What if it was possible to undergo a root canal filling or tooth extraction without feeling the pinch of a needle or the after effects of general anesthesia? Hypnosis could uncover a new world for patients seeking dental care.
The soothing voice of your dentist could transport you into a state of mind that allows the dental professional to complete a procedure simple cleaning or a complex procedure that involves oral surgery slip into a state of relaxation.
“Now as I count from one to 10, I can feel myself sinking more and more deeply into the quiet, relaxed, enjoyable feeling. More relaxed with each count.”
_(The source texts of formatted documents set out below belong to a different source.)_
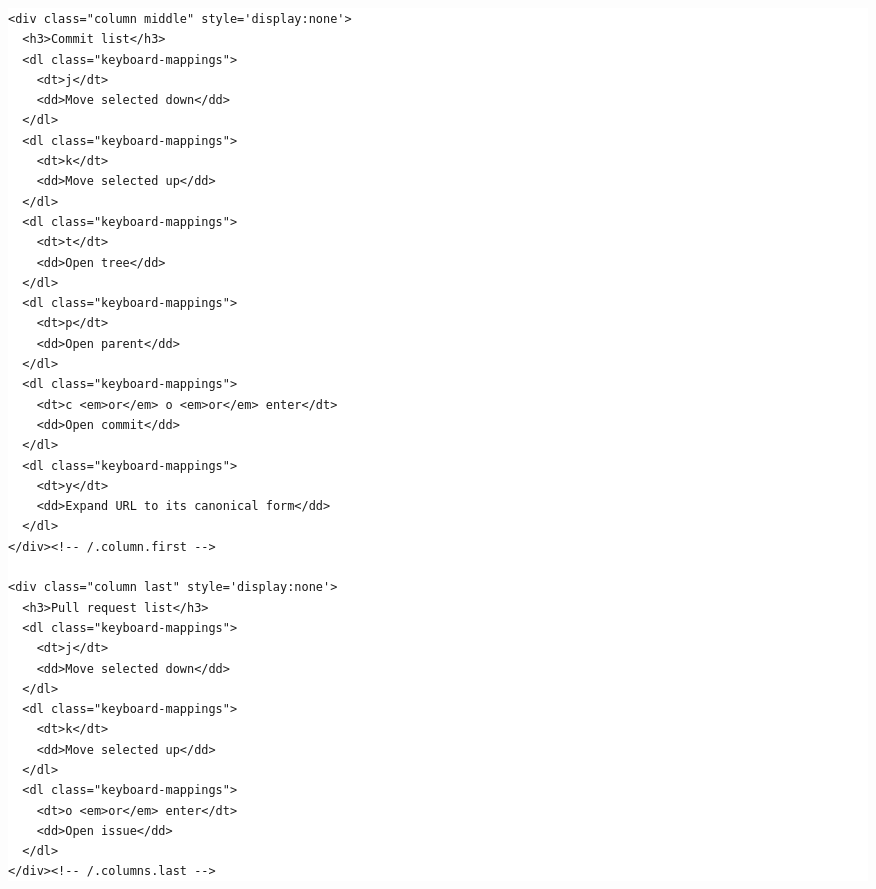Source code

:     <div class="column middle" style='display:none'>
      <h3>Commit list</h3>
      <dl class="keyboard-mappings">
        <dt>j</dt>
        <dd>Move selected down</dd>
      </dl>
      <dl class="keyboard-mappings">
        <dt>k</dt>
        <dd>Move selected up</dd>
      </dl>
      <dl class="keyboard-mappings">
        <dt>t</dt>
        <dd>Open tree</dd>
      </dl>
      <dl class="keyboard-mappings">
        <dt>p</dt>
        <dd>Open parent</dd>
      </dl>
      <dl class="keyboard-mappings">
        <dt>c <em>or</em> o <em>or</em> enter</dt>
        <dd>Open commit</dd>
      </dl>
      <dl class="keyboard-mappings">
        <dt>y</dt>
        <dd>Expand URL to its canonical form</dd>
      </dl>
    </div><!-- /.column.first -->

    <div class="column last" style='display:none'>
      <h3>Pull request list</h3>
      <dl class="keyboard-mappings">
        <dt>j</dt>
        <dd>Move selected down</dd>
      </dl>
      <dl class="keyboard-mappings">
        <dt>k</dt>
        <dd>Move selected up</dd>
      </dl>
      <dl class="keyboard-mappings">
        <dt>o <em>or</em> enter</dt>
        <dd>Open issue</dd>
      </dl>
    </div><!-- /.columns.last -->

  </div>

  <div style='display:none'>
    <div class="rule"></div>

    <h3>Issues</h3>

    <div class="columns threecols">
      <div class="column first">
        <dl class="keyboard-mappings">
          <dt>j</dt>
          <dd>Move selected down</dd>
        </dl>
        <dl class="keyboard-mappings">
          <dt>k</dt>
          <dd>Move selected up</dd>
        </dl>
        <dl class="keyboard-mappings">
          <dt>x</dt>
          <dd>Toggle select target</dd>
        </dl>
        <dl class="keyboard-mappings">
Wendy J.N. Lee listens to the words uttered by associate professor Peter Stone, D.D.S., as her body slips into a more comfortable position during a recent visit to the USC School of Dentistry. Lee, a USC cinema graduate student, filmed Stone’s hypnosis techniques for Say Aah, a documentary about her fear of dentistry.
Hypnosis in dentistry was first reported in Egypt more than 3,000 years ago. The demise of its practice occurred with Horace Wells in the 19th century, who initiated the use of nitrous oxide and ether during procedures.
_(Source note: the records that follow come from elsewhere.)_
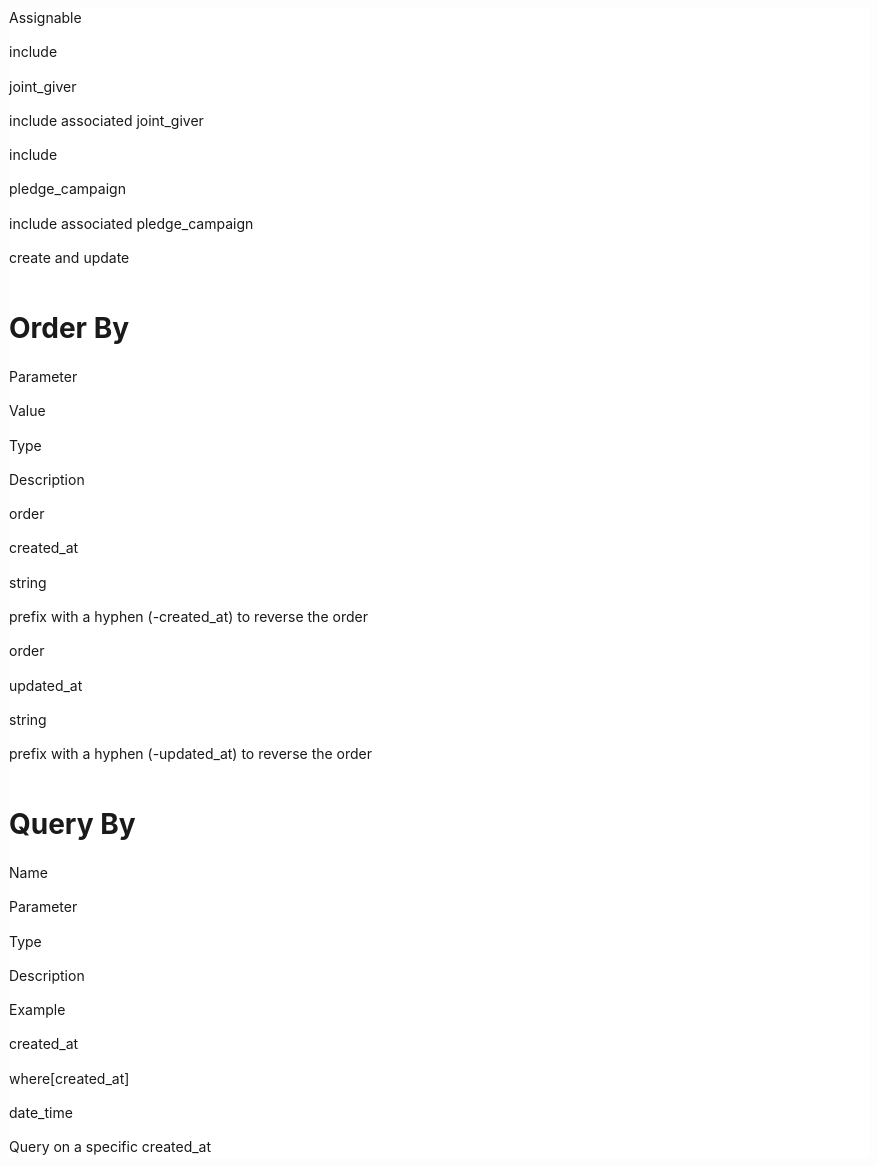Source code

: Assignable

include

joint\_giver

include associated joint\_giver

include

pledge\_campaign

include associated pledge\_campaign

create and update

# Order By

Parameter

Value

Type

Description

order

created\_at

string

prefix with a hyphen (-created\_at) to reverse the order

order

updated\_at

string

prefix with a hyphen (-updated\_at) to reverse the order

# Query By

Name

Parameter

Type

Description

Example

created\_at

where[created\_at]

date\_time

Query on a specific created\_at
In the years that followed, chemicals and general anesthesia became common practice, and hypnosis became a sleepy alternative to sedation.
Today, the USC School of Dentistry is the only dental school in the United States that offers formal training for dental professionals in the use of hypnosis.
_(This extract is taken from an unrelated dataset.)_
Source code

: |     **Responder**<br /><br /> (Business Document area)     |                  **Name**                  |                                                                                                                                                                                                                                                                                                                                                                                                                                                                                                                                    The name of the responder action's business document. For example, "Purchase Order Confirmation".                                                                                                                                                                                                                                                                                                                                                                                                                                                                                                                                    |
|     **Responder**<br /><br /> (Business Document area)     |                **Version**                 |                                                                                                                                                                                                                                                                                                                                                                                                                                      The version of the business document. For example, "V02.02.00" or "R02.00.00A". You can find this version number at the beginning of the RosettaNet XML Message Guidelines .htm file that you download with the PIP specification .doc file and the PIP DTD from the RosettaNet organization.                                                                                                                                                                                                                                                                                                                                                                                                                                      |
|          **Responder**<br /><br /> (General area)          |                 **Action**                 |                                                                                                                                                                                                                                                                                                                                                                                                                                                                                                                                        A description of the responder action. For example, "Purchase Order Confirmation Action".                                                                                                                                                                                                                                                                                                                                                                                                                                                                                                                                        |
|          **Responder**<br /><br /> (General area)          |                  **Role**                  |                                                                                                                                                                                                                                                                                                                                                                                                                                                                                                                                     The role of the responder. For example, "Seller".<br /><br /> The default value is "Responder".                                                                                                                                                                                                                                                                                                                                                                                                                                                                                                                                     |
Stone, who works in the division of health promotion, disease prevention and epidemiology, teaches “Modern Hypnosis for the 21st Century Dentist.” He has taught the techniques and applications of hypnosis since 1981 for the Southern California Society of Clinical Hypnosis.
“The time spent learning hypnosis not only makes a visit to the dentist more pleasant for the patient, but it also enhances a practitioner’s productivity, providing a stress-free environment for all,” he says.
“Working with nervous dental patients makes it difficult to carry out our job,” Stone explains. “Dentists by nature, we don’t like to hurt people ¬ we’re trained to bring them relief from pain. When a patient is relaxed and calm, the procedure goes more smoothly and more quickly.”
Hypnosis could be a win-win for both patient and dentist. It’s a less expensive alternative to general or conscious sedation, which can cost hundreds of dollars.
“In the average patient, we can teach them to relax and control their fears 90 percent of the time. In a small group of patients, hypnosis allows them to control pain, bleeding or salivation during a procedure or speed up recovery time,” Stone says.
Stone shares his experience with one patient during oral surgery: “I remember telling my assistant, OIf only John would stop bleeding, I could finish this procedure quicker and remove the root tip causing his pain.’ Instantly my patient stopped bleeding.”
The technique is also used to control gagging, bruxism (teeth grinding and clenching) or breathing problems. In addition, hypnosis can enhance memory of a pleasant visit to the dentist.
Each year, dentists from across the country and Canada travel to Los Angeles for the two-day hypnosis course taught by Stone at the USC School of Dentistry. The workshop provides dentists with the tools and skills they need to use hypnosis comfortably in their dental practice.
By Monday morning, these dentists are equipped with the knowledge they need to put their patients at ease.
Hala Al-Tarifi, a South Pasadena dentist, shares her experience: “I started implementing hypnosis in my office, and one of my patients slept through a crown prep.”